Secret taboo thoughts I share with myself, like, maybe it's more important to be kind of baselessly in love with her even though she didn't know what the devil-horns hand thing was and you've only said maybe fifty sentences to her and she didn't show up to your party anyway than to read esoteric scribblings in your room about imperialist American wars and the economic fallout of globalized capitalism like tracing the shadows cast on the ground by silhouetted giants boxing millions of miles away, somewhere around the moon or maybe Jupiter, and going to rallies to let the starving people know how sorry you are to have stood in the darkness. Forbidden things like talking about my friend with the startup company being possessed with a good soul and treating his workers like people and keeping some sodas in the fridge for them and having the professor later stand up in class and say "Matthew knows a friendly capitalist, maybe you should get his autograph" and later having the professor laugh in your face chuckling "I mean, how is that relevant to anything?" and all the time wanting to say Fuck you fuck you fuck you with your crude hieroglyphs of men in top hats holding bags with dollar signs on them and pyramids and dire proclamations about all these goddamned gadgets 'WHAT IS AN IPOD ANYWAY, am I right? Am I right? Ha ha ha.' like the world was so simple and the beauty that is inside of people could ever be captured in your stupid algorithms and the only way to make space for your unborn children is to lock arms and resist, resist, grassroots resist with your slogans and sexy, sexy molotov cocktails and bless yourself with the tears of the oppressed and FIGHT, KILL, FIGHT, KILL, BLEED, BLEED, BLEED and your killing will be vindicated by the purifying glory of righteousness.

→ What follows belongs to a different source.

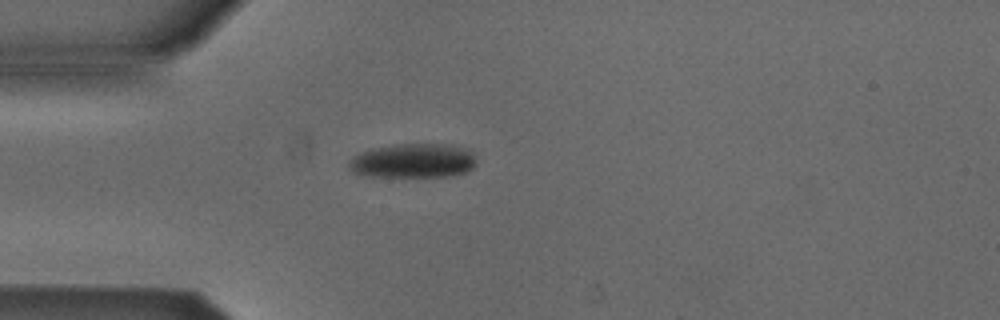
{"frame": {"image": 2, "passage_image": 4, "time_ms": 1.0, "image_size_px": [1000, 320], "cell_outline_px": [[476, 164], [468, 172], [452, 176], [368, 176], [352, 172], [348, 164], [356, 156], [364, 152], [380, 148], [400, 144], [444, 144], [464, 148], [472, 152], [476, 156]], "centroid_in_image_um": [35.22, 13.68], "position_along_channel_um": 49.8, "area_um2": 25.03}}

Secret taboo thoughts I keep to myself, like, tying up the demon of blame-casting, scapegoating, adherence to anything but that which fills you with love or oddity or wonder or tolerance or memories of things that mean something to you in a burlap sack and filling it with rocks and tying it closed with a dozen knots and throwing it into the river so it sputters and dies a watery, silent death and stays dead in your heart forever, and ever, and ever.
Sometimes it is difficult to tell whether I stand for a great deal or nothing at all. But other times, it is not so hard.